Öffentlicher Raum als Bühne – Free Open Air Workshop 2019
Die Clubcommission veranstaltete in Kooperation mit der Industrie- und Handelskammer Berlin (IHK) am vergangenen Freitag eine Weiterbildung für 60 junge Menschen, die sich den öffentlichen Raum als Bühne für selbstorganisierte Musikveranstaltungen.
Beim Workshop wurde gemeinsam über den rechtlichen Rahmen, den Schutz der Grünflächen und ein besseres Miteinander zwischen KünstlerInnen und Verwaltung gearbeitet. Einige Bezirke und der Berliner Senat suchen derweil nach öffentlichen Flächen, auf denen die derzeit noch illegalen Partys in Zukunft legal stattfinden können.

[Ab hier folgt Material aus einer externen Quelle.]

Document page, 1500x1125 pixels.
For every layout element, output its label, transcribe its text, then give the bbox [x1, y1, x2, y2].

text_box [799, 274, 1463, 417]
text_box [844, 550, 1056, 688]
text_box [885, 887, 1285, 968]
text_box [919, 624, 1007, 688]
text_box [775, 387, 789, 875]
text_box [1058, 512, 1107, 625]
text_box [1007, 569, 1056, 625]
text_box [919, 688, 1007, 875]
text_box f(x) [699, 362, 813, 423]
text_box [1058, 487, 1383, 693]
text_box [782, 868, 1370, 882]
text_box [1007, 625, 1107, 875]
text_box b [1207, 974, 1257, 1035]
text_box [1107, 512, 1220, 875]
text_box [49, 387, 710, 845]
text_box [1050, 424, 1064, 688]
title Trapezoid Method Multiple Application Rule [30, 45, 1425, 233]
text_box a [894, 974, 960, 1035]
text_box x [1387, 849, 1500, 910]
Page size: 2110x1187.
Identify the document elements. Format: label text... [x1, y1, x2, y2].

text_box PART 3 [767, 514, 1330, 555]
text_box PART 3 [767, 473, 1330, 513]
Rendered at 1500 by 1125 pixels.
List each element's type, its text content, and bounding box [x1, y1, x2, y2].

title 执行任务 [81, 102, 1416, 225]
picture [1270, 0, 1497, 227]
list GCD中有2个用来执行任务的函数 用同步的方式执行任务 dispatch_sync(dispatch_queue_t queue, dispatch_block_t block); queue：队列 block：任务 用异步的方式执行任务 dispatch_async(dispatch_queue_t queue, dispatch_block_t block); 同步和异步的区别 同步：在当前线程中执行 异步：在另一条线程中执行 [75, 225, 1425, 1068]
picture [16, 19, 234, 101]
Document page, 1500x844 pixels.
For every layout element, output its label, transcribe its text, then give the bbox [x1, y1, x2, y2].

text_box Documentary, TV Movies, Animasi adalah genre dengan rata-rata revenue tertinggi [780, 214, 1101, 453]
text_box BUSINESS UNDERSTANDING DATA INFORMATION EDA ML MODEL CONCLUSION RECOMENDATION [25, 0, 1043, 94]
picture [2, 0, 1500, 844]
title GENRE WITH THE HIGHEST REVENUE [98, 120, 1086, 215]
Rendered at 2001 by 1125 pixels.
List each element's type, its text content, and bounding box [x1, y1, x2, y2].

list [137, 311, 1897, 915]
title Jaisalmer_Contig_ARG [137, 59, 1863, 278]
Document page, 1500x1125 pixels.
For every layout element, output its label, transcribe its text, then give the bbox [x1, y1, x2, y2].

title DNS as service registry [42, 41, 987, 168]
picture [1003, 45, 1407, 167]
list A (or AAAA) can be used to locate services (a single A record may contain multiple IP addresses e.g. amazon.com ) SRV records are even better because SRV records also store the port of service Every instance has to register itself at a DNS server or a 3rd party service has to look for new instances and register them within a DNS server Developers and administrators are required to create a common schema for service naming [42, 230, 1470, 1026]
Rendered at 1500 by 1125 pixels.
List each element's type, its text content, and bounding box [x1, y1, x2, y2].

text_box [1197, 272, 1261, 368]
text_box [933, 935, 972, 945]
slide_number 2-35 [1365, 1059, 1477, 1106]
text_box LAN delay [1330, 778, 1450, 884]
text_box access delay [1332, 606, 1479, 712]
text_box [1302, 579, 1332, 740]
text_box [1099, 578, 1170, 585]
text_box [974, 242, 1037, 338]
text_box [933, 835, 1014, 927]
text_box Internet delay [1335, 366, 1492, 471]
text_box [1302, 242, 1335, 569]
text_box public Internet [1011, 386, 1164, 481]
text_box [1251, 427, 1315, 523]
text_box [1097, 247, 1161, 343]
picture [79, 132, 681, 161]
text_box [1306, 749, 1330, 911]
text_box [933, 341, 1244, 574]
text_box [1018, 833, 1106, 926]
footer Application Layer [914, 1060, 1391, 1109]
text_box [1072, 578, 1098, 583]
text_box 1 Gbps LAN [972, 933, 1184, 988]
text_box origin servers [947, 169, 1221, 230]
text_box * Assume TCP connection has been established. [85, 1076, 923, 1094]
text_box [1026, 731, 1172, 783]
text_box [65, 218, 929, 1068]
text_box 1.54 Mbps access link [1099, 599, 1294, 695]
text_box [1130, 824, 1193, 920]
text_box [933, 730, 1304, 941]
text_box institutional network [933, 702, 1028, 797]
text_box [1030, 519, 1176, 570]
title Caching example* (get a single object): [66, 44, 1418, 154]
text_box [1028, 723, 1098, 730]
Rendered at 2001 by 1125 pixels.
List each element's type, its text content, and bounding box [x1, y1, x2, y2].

Seit 2014 organisiert die Clubcommission Berlin einen Workshop für sogenannte “Free Open Airs” für junge NachwuchsveranstalterInnen zwischen 18 und 30 Jahren. Sie bekommen die rechtlichen Grundlagen zu Veranstaltungen im öffentlichen Freiraum verständlich von Rechtsexperten der Kanzlei Härting erklärt, hören praktische Tipps zur Konfliktvermeidung von erfahrenen Szenemitgliedern, kommen ins persönliche Gespräch mit EntscheidungsträgerInnen aus der Verwaltung und erarbeiten mit StadtplanerInnen und PolitikerInnen eigene Konzepte zur musikgerechten Stadtraumgestaltung.
2015 wurde das Format dafür von der Europäischen Union, die die Initiative drei Jahre lang förderte, als Beispiel exzellenter Praxis zur politischen Jugendbeteiligung ausgezeichnet. Trotz der breiten institutionellen Anerkennung bleibt es dennoch ein Lehrgang der besonderen Art. Denn Free Open Airs sind in Berlin eigentlich illegal. Noch.
“Ich sehe viel Verantwortung im Raum “
Im November 2016 vereinbarte der gerade gewählte rot-rot-grüne Senat einen Plan zur “Entwicklung von Orten im öffentlichen Raum (…), die unbürokratisch für nicht-kommerzielle Musik- und Partyveranstaltungen unter freiem Himmel genutzt werden können“ (Koalitionsvereinbarung 2016-21, S. 123). Die Clubcommission Berlin schätzt, dass sich mittlerweile mehr als 30.000 junge BerlinerInnen an der Organisation illegaler Partys beteiligen. Weniger der Reiz am Verbotenen als vielmehr die Lust an kultureller Teilhabe auf der einen und hohe bürokratische Hürden auf der anderen Seite sind hierfür verantwortlich. Bei der Erarbeitung Model Space Projects im Jahr 2018 wurden auch Vorschläge zur Anpassung des gesetzlichen Rahmens gemacht, der bis jetzt einer kulturellen Teilhabe von jungen Erwachsenen in Form von Musikveranstaltungen verhindert. In diesem Zusammenhang fordert die Clubcommission die Schaffung von geeigneten Flächen in allen Berliner Bezirken und einen unbürokratischen Zugang zu der Nutzung.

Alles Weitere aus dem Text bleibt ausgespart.